Histoire : événements, causalités et personnages
Les cartes les plus utiles en histoire : dates et événements clés avec contexte (pas seulement la date), personnages importants et leur rôle précis, relations de causalité entre événements, concepts historiographiques. Le format le plus efficace n'est pas « Quelle est la date de X ? » — c'est « Qu'est-ce que X ? » avec une réponse qui contextualise.
Exemple : « Qu'est-ce que la Révolution de 1848 ? » → Vague révolutionnaire qui touche toute l'Europe (France, Autriche, Allemagne, Italie). En France : renversement de Louis-Philippe, proclamation de la IIe République, premières élections au suffrage universel masculin, révolte des ateliers nationaux en juin. La réponse inclut le contexte et les conséquences, pas seulement une définition sèche.
En histoire contemporaine (XXe-XXIe siècles), les cartes sur les relations entre événements sont particulièrement précieuses : Comment la crise de 1929 a-t-elle contribué à la montée du nazisme ? Quel lien entre la décolonisation et la Guerre froide ? Ces cartes développent une pensée historique, pas seulement une mémoire des dates.

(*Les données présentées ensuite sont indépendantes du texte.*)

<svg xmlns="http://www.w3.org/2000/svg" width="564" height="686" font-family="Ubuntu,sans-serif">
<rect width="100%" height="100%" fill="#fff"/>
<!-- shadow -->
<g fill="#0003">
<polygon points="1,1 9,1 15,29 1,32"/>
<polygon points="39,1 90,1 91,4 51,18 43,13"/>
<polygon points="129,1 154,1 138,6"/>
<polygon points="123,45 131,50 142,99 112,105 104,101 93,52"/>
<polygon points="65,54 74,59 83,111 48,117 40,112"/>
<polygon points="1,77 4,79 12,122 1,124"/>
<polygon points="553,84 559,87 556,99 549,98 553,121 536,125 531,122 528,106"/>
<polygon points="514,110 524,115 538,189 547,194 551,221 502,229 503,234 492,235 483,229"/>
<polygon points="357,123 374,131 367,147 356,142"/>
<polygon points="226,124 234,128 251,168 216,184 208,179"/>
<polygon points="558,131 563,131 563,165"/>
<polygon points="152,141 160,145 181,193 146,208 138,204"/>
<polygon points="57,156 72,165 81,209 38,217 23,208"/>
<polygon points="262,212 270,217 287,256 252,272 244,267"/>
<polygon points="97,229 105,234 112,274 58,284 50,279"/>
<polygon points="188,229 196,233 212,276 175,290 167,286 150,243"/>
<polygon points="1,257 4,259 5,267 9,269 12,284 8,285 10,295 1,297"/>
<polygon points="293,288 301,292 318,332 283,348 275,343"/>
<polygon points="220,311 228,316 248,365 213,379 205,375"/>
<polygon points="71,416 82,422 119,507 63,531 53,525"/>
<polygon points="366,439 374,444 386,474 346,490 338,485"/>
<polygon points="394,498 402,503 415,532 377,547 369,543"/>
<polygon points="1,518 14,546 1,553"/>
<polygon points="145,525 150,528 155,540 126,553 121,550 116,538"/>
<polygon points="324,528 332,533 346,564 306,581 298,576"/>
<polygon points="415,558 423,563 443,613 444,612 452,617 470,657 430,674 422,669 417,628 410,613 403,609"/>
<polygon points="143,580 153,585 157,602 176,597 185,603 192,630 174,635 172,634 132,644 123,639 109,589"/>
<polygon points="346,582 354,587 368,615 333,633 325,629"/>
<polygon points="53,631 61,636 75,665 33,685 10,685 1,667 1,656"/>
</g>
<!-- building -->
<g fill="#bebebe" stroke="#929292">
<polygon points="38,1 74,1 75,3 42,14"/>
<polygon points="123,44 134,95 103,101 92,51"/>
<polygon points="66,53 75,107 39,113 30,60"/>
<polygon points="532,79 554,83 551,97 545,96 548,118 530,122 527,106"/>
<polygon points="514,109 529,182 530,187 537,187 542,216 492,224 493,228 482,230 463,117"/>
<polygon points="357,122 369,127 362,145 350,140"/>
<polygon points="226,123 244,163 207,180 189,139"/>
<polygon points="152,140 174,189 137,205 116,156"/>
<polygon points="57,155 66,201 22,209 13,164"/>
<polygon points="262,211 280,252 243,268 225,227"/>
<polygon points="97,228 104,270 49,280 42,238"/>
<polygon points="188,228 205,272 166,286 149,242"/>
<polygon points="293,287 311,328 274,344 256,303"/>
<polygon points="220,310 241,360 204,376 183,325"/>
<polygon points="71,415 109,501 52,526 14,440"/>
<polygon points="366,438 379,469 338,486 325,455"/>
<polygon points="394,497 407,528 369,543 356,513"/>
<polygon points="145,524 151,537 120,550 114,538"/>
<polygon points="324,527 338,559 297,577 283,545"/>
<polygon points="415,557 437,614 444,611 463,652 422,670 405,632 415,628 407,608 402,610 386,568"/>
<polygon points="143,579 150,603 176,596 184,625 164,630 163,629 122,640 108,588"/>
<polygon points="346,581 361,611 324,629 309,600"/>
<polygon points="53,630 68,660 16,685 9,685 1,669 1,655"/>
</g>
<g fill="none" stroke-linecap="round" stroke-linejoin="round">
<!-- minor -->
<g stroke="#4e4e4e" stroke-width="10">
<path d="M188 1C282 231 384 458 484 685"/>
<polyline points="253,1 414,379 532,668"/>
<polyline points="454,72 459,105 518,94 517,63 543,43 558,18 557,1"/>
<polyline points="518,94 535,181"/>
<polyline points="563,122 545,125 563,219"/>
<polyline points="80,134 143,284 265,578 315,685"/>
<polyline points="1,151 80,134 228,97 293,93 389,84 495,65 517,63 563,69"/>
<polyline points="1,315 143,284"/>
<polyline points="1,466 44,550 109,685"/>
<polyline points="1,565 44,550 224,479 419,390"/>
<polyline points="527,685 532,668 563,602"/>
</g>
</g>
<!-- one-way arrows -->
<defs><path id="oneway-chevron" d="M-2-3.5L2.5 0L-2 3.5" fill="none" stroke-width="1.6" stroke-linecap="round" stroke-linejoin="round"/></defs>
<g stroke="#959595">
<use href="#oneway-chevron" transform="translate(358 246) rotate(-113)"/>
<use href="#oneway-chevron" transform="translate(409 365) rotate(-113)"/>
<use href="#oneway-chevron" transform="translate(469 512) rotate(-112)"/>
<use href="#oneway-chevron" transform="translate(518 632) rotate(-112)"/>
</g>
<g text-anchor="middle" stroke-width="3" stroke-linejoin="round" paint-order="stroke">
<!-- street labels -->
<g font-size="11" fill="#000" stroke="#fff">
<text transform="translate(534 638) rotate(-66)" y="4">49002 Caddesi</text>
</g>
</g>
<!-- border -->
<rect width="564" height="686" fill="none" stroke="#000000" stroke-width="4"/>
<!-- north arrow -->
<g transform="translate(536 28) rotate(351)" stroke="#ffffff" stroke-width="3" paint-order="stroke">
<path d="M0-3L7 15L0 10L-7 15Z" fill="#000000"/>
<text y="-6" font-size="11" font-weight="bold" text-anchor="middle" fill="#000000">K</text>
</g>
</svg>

Géographie : localisations, données et géopolitique
Capitales et pays (avec région et voisins), localisations relatives des zones géopolitiques importantes, données démographiques et économiques de référence, géographie physique (grands fleuves, reliefs, mers), géopolitique contemporaine. Une carte de géographie utile inclut toujours un ancrage spatial mental : mémoriser que Tbilissi est la capitale de la Géorgie est plus efficace en visualisant la position du pays entre la Russie, la Turquie, l'Arménie et l'Azerbaïdjan.
Les cartes géopolitiques sont particulièrement riches : Quels sont les membres permanents du Conseil de sécurité de l'ONU ? → États-Unis, Russie, Chine, France, Royaume-Uni — avec droit de veto. Pourquoi l'Inde n'est-elle pas membre permanent ? → contexte historique (ONU fondée en 1945, avant la décolonisation). Ces cartes connectent géographie, histoire et relations internationales.
Sciences : principes, découvertes et ordres de grandeur
Les grandes découvertes et leurs auteurs avec les dates, les principes fondamentaux de la physique et de la biologie, les ordres de grandeur qui permettent de raisonner (vitesse de la lumière, distance Terre-Soleil, nombre d'espèces connues), les mécanismes biologiques et physiques clés.
Les cartes de sciences les plus mémorables expliquent un phénomène du quotidien : Pourquoi le ciel est-il bleu ? → diffusion Rayleigh, les courtes longueurs d'onde (bleu) diffusées plus que les longues (rouge). Pourquoi les objets tombent-ils à la même vitesse dans le vide ? → principe d'équivalence, la masse inertielle et la masse gravitationnelle sont identiques (Galilée, confirmé par Einstein). Ces cartes sont mémorables parce qu'elles répondent à une vraie curiosité.
Économie : auteurs, indicateurs et mécanismes
Les auteurs et théories majeures (Smith, Ricardo, Keynes, Friedman, Hayek), les indicateurs économiques de référence et leur signification (PIB, IPC, taux de chômage, balance des paiements, indice Gini), les données macro actualisées, les institutions et leur rôle (FMI, BCE, OMC, Banque mondiale).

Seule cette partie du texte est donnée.